Мы хоть и рядышком жили, а сообщались реденько, здравствуй и прощай, подобно тому. Какие у меня к нему разговоры? Я водочку уважаю, перед каждым аппетитом, пока старуха жива была, рюмку принимал – он и в праздники в рот не берет. Я табак смолю от самой Сталинградской битвы, теперь на самосад перешел, трубку вырезал из корня вишни, крадчи от бабки сделал заготовку. Потом всю зиму вошкался, ходил в мастерскую, где газовая сварка, соседа же и попросил, чтобы он трубку слабым огнем обработал. Курю.
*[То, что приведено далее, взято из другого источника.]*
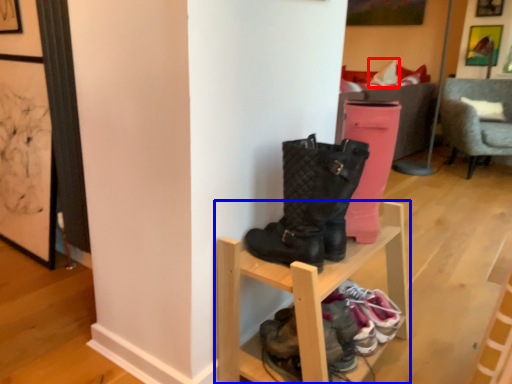
Question: Among these objects, which one is farthest to the camera, pillow (highlighted by a red box) or shelf (highlighted by a blue box)?

Choices:
 (A) pillow
 (B) shelf

Answer: (A)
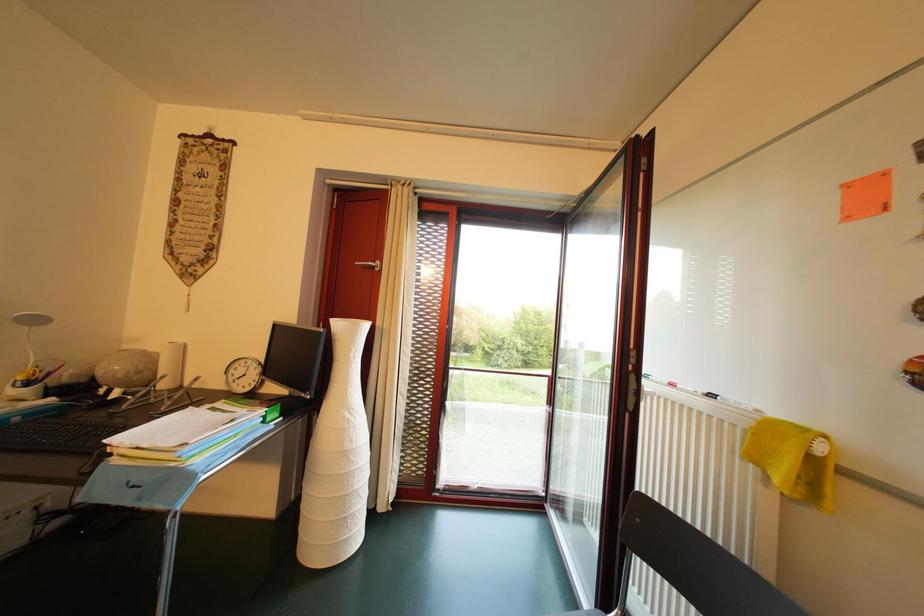
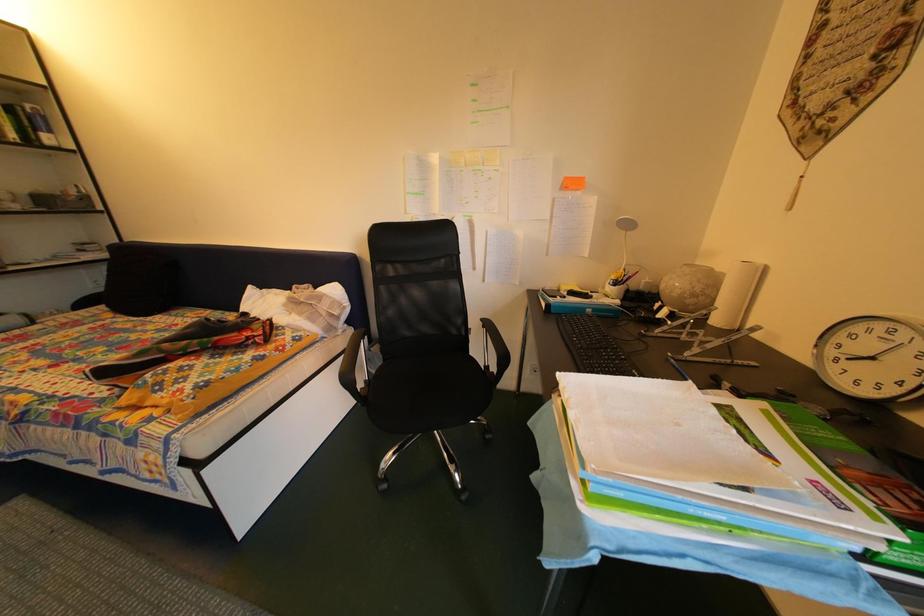
The images are taken continuously from a first-person perspective. In which direction is your viewpoint rotating?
Я балагур, люблю язык почесать, а от него слова не дождешься, выслушал, улыбнулся, кивнул и ушел. Ну, я уж говорил про то.
А парень он был славный. Телом крепок, новой раз специально сяду и любуюсь, как он робит во дворе. Все в руках играт. Рубаху скинет, штаны закатат до колен и гряду навоза за час перекидат, выправит, тряпицей закинет. Тамара выйдет по своим делам из летней кухни, сама в легоньком халатике, считай, все на виду, тазик поставит на полочку в сарае, подойдет к мужу и со спины прижмется. Дело прошлое, по себе знаю, на мужика это зверски действоват. А Михаил развернет свою красавицу, поцелует в шейку и за свои дела. Я так понимаю, что бабочку это обижало, не затем она выходила. Да и орда вся на озере купается. Пошла, и тазик оставила. Ну, это дело семейное, позже разберутся.